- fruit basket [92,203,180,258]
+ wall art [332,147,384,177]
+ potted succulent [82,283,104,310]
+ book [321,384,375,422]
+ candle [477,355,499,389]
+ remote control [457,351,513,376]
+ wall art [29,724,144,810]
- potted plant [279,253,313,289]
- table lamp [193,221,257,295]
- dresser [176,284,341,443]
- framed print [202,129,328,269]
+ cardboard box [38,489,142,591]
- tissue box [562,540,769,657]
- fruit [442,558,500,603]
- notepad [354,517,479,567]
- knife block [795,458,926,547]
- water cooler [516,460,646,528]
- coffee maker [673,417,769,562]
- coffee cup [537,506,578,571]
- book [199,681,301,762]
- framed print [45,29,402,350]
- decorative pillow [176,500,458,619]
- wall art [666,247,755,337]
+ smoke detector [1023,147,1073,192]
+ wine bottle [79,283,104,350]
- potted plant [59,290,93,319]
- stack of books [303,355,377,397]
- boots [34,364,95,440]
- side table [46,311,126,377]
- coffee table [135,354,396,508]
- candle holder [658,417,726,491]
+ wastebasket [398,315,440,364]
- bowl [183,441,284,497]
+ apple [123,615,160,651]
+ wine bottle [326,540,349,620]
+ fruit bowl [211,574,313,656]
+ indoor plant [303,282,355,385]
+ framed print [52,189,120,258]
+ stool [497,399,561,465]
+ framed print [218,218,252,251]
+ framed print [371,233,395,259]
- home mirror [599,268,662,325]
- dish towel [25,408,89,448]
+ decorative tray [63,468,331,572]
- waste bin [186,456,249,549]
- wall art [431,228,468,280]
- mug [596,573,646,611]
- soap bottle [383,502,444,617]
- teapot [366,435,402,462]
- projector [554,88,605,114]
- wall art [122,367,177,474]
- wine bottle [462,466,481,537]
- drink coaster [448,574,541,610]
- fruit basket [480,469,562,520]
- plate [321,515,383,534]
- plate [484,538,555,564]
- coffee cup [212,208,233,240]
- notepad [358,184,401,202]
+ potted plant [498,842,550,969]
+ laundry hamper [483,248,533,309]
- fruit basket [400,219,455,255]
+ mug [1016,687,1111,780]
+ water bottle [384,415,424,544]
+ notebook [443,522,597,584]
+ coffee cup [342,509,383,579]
----
Exercise objective
Every line in the data above that includes the word "decorative" should be copied.

Written reply
- decorative pillow [176,500,458,619]
+ decorative tray [63,468,331,572]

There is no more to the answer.